----- Working data -----

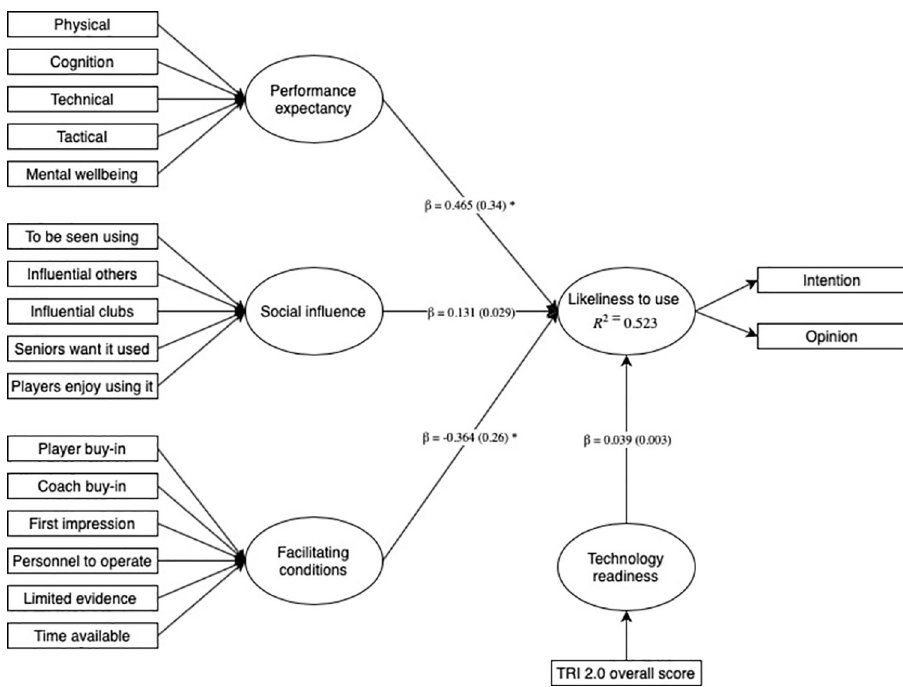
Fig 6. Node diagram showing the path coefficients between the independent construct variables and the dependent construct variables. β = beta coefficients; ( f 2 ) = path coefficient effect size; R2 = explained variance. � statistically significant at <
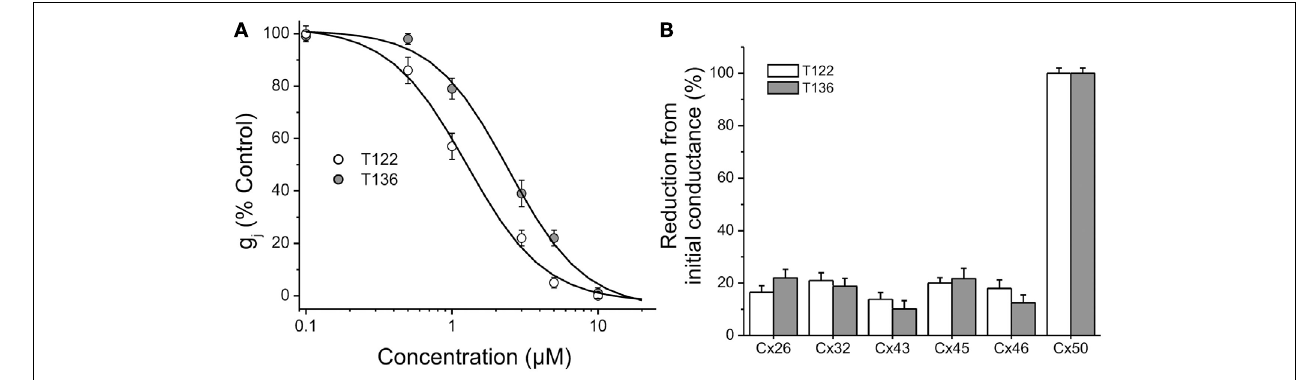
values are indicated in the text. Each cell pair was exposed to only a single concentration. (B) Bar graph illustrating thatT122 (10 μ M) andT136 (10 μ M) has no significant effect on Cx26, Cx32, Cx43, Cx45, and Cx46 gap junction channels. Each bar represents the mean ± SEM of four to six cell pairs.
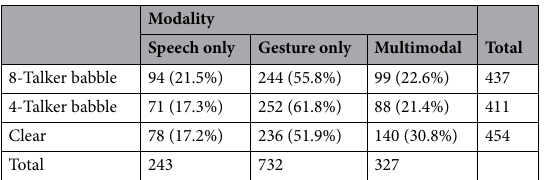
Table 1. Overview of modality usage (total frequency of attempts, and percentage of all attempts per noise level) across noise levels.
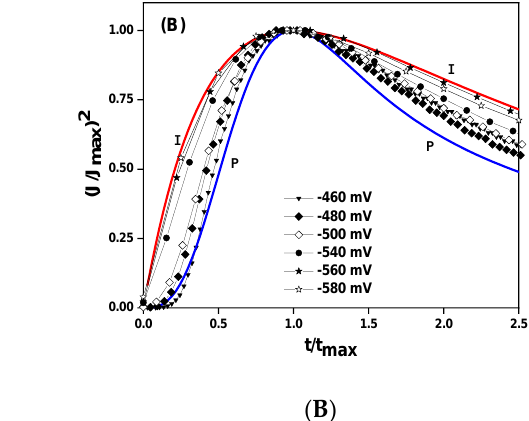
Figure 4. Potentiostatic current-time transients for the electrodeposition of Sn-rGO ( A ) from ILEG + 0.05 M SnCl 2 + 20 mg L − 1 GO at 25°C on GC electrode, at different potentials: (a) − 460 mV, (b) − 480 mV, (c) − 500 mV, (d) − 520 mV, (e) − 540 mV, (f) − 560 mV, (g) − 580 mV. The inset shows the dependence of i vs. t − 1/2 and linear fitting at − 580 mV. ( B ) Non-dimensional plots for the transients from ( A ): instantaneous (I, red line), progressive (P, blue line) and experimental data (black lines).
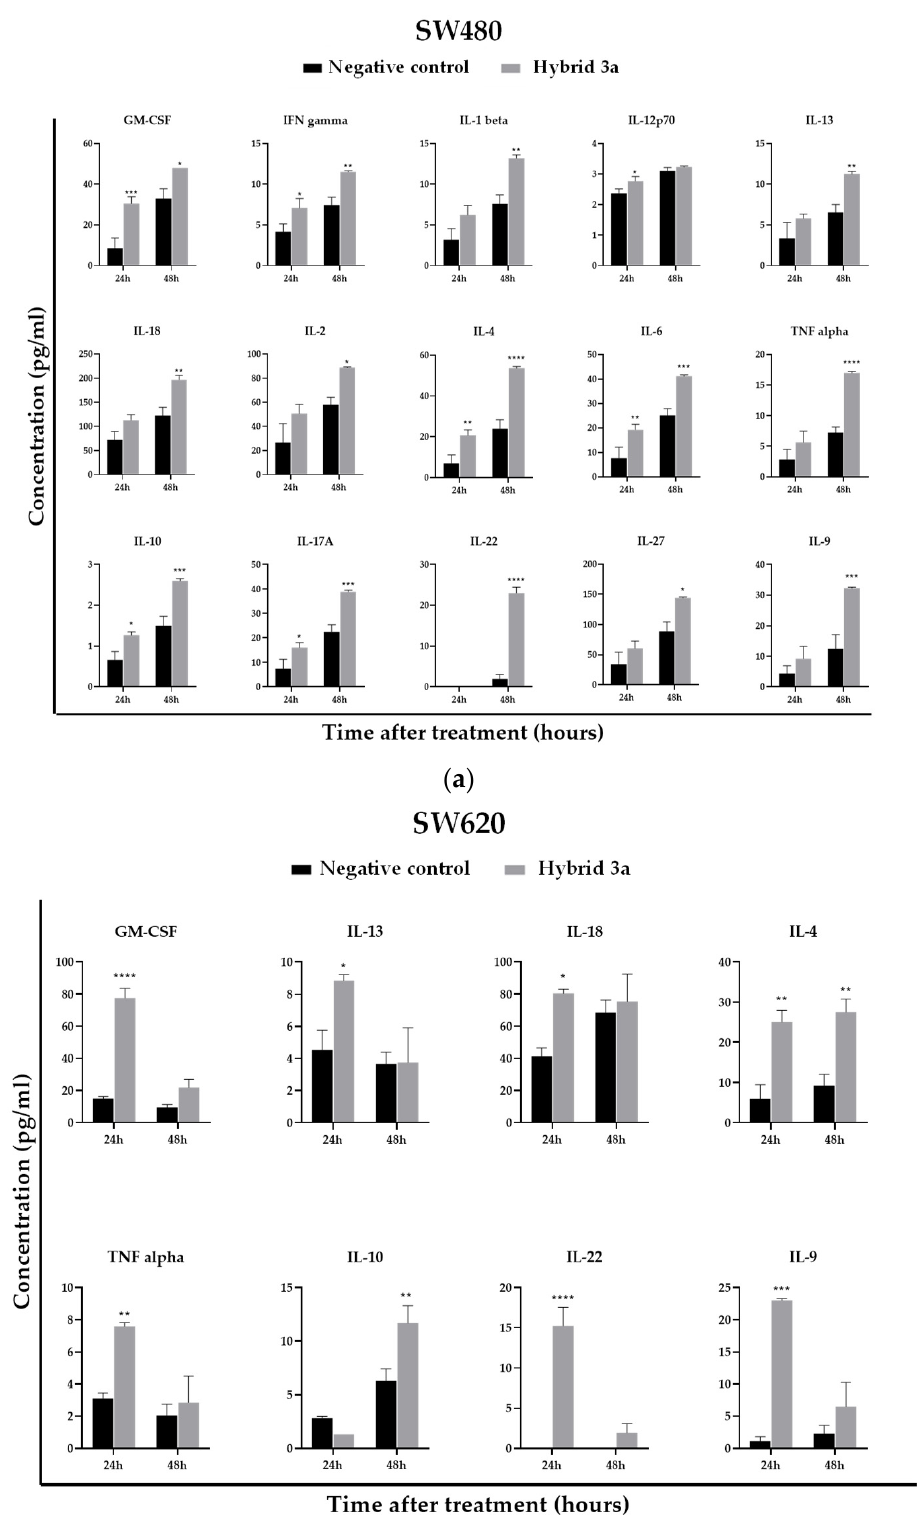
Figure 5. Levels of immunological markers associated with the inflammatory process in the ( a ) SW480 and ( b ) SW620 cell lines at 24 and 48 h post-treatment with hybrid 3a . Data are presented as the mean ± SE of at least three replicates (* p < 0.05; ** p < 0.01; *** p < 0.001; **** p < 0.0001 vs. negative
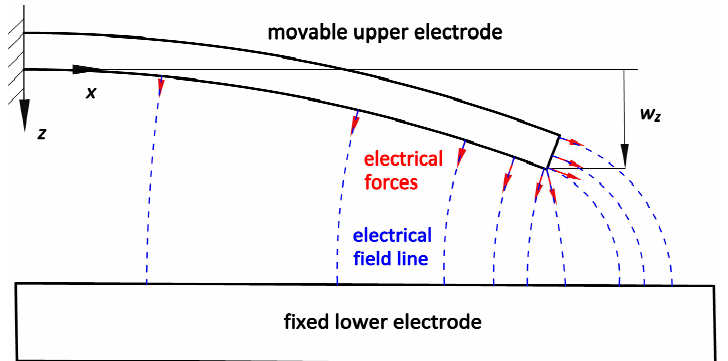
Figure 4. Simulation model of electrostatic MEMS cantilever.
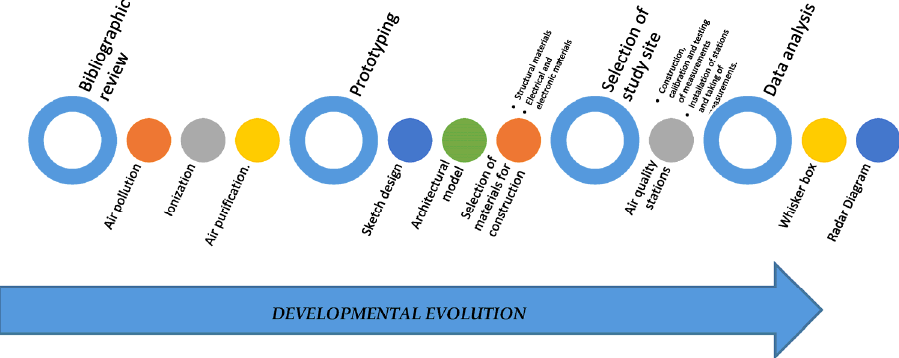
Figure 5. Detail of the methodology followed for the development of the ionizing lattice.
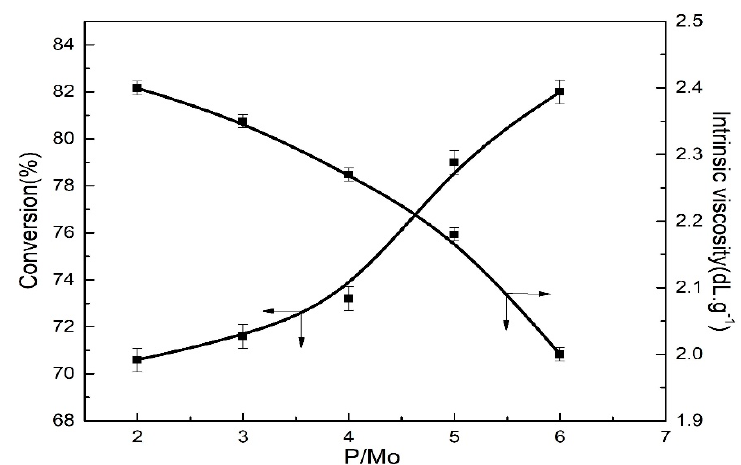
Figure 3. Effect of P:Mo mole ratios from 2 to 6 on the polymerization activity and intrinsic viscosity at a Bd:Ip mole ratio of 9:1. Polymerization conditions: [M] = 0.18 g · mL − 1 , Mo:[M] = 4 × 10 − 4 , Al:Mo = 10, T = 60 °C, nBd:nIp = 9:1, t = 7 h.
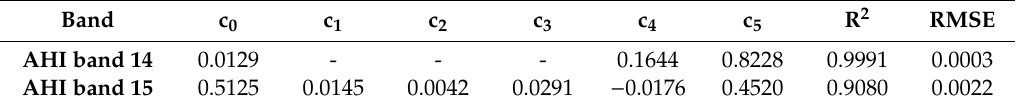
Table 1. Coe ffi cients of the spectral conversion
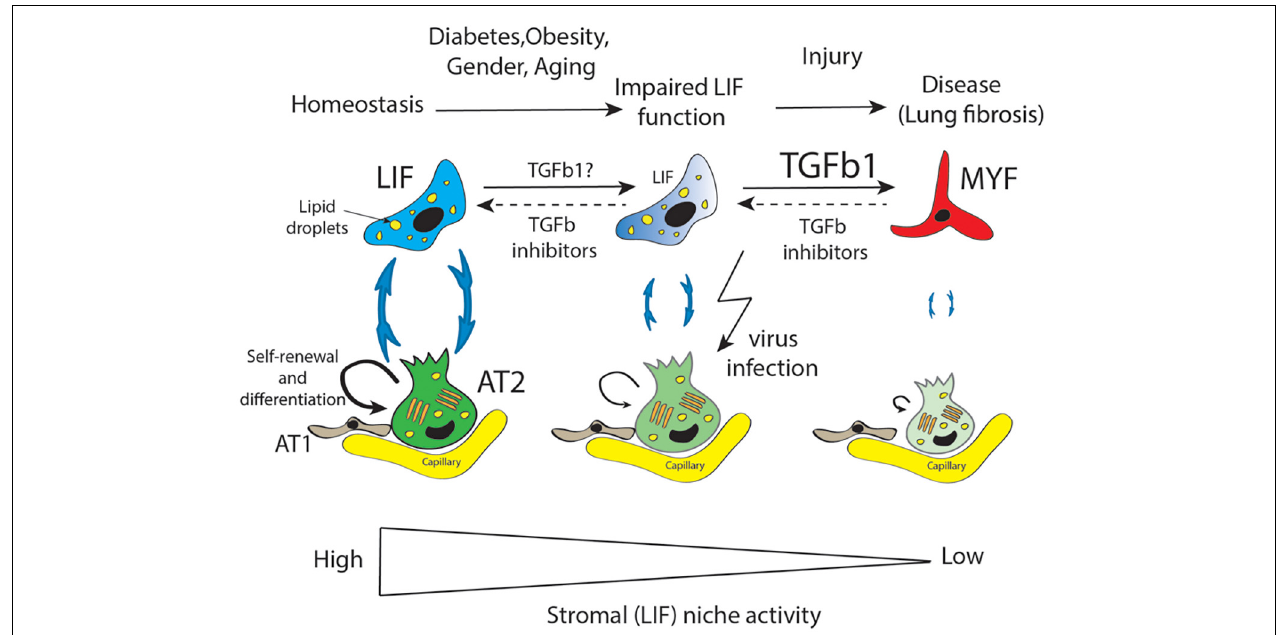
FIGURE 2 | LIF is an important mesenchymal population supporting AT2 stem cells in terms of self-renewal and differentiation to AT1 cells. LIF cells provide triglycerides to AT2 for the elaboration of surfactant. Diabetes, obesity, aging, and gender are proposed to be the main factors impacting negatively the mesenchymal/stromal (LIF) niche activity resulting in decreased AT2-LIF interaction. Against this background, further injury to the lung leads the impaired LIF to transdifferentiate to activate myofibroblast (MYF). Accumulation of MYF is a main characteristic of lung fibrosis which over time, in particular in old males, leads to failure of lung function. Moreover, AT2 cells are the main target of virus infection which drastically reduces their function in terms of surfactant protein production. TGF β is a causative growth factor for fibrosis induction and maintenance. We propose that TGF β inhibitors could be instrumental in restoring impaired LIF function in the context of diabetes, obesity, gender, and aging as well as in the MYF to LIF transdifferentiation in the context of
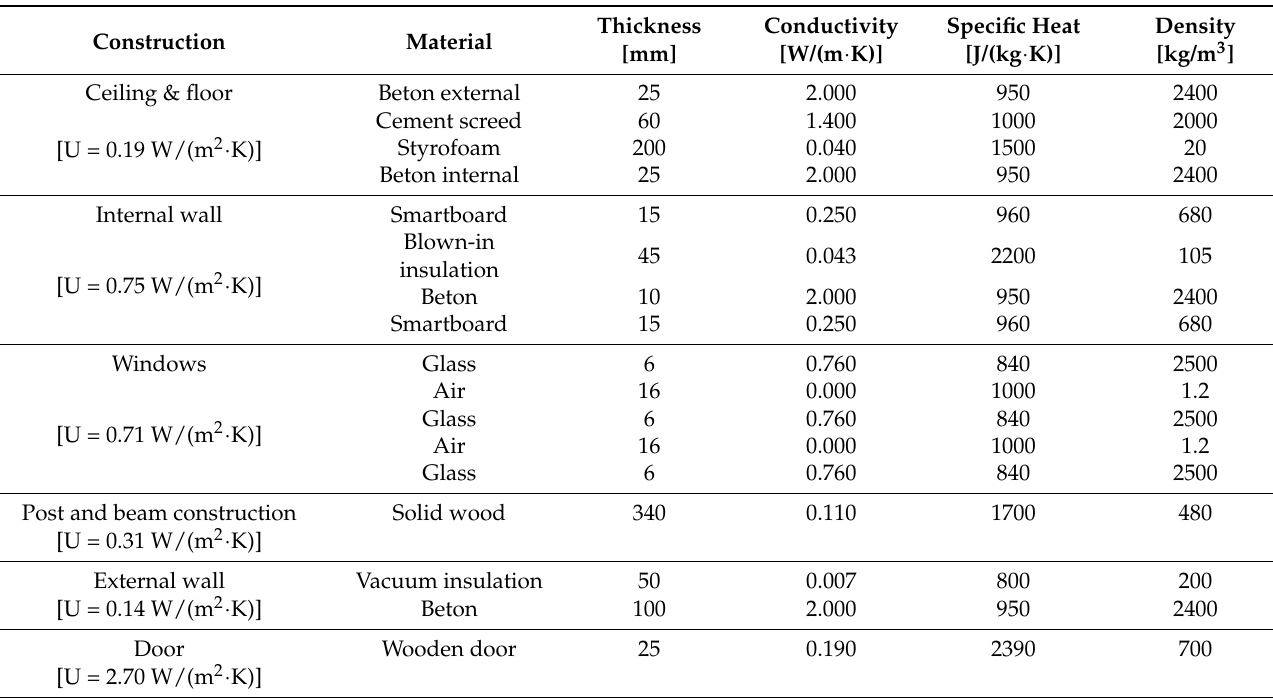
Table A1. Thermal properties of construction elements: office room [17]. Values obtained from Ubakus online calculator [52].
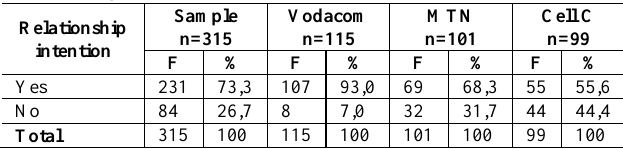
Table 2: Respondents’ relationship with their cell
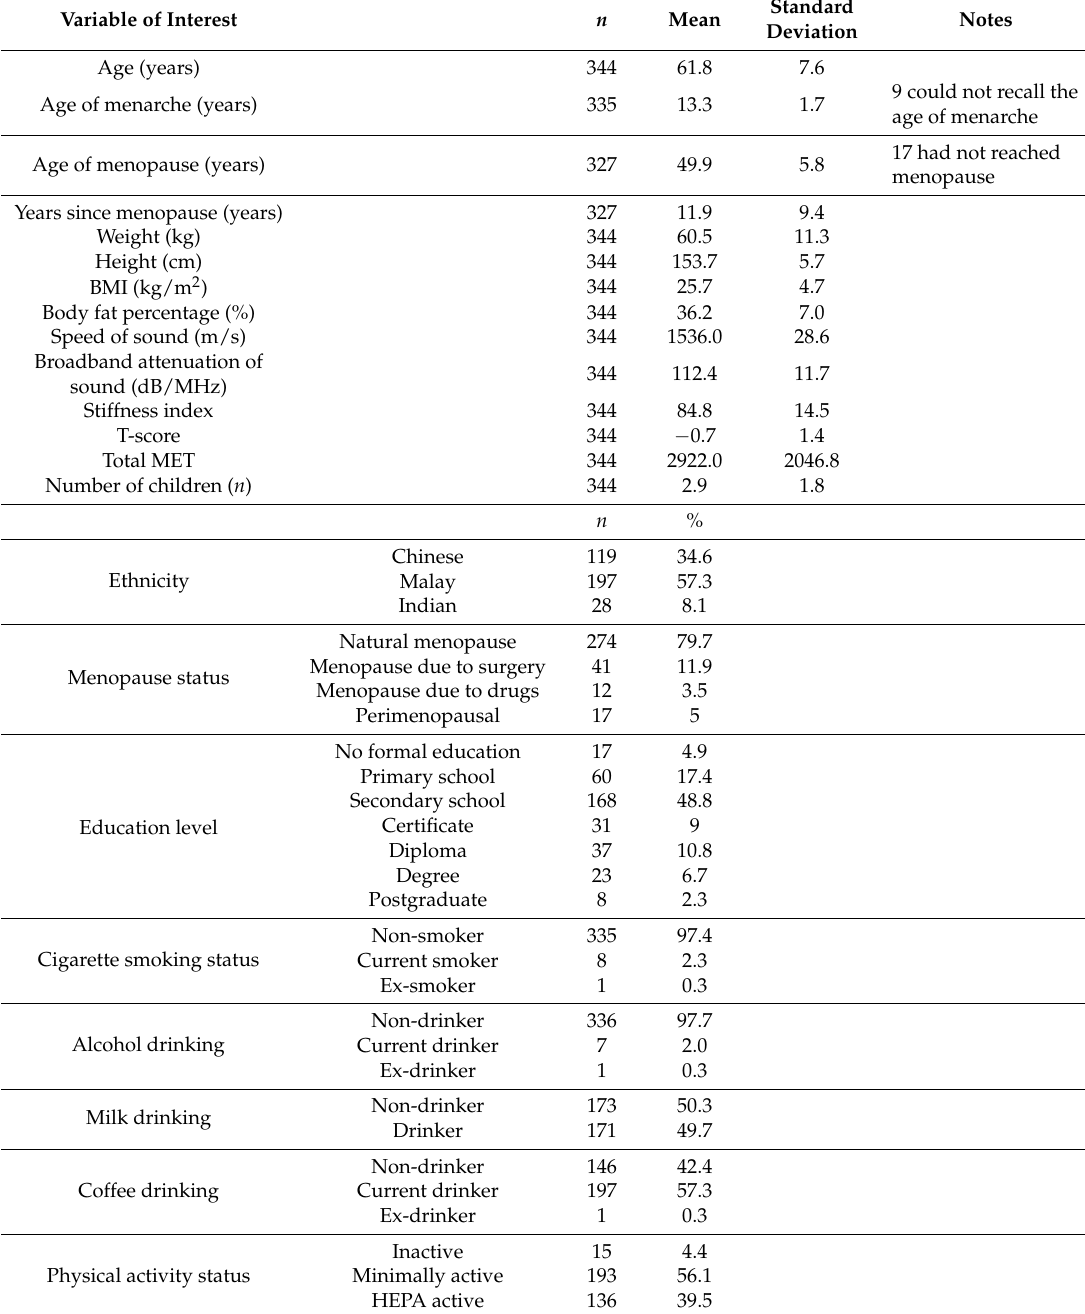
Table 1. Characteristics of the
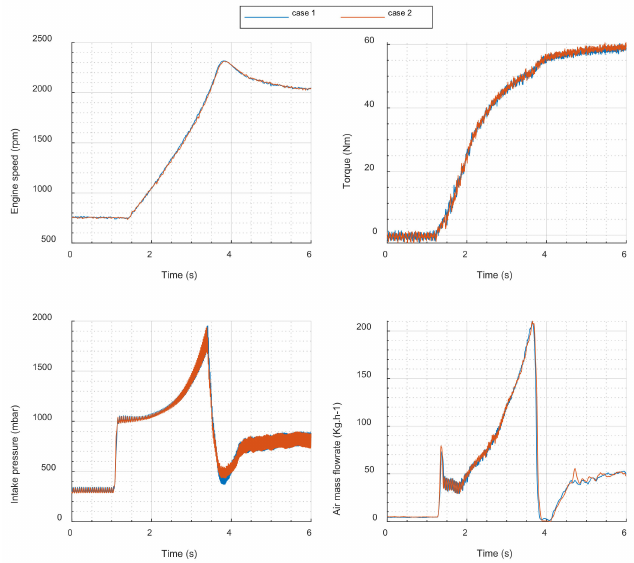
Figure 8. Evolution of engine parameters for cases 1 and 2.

-----

Where a line above contains the word "lines", copy that line.

Figure 4. Potentiostatic current-time transients for the electrodeposition of Sn-rGO ( A ) from ILEG + 0.05 M SnCl 2 + 20 mg L − 1 GO at 25°C on GC electrode, at different potentials: (a) − 460 mV, (b) − 480 mV, (c) − 500 mV, (d) − 520 mV, (e) − 540 mV, (f) − 560 mV, (g) − 580 mV. The inset shows the dependence of i vs. t − 1/2 and linear fitting at − 580 mV. ( B ) Non-dimensional plots for the transients from ( A ): instantaneous (I, red line), progressive (P, blue line) and experimental data (black lines).
Figure 5. Levels of immunological markers associated with the inflammatory process in the ( a ) SW480 and ( b ) SW620 cell lines at 24 and 48 h post-treatment with hybrid 3a . Data are presented as the mean ± SE of at least three replicates (* p < 0.05; ** p < 0.01; *** p < 0.001; **** p < 0.0001 vs. negative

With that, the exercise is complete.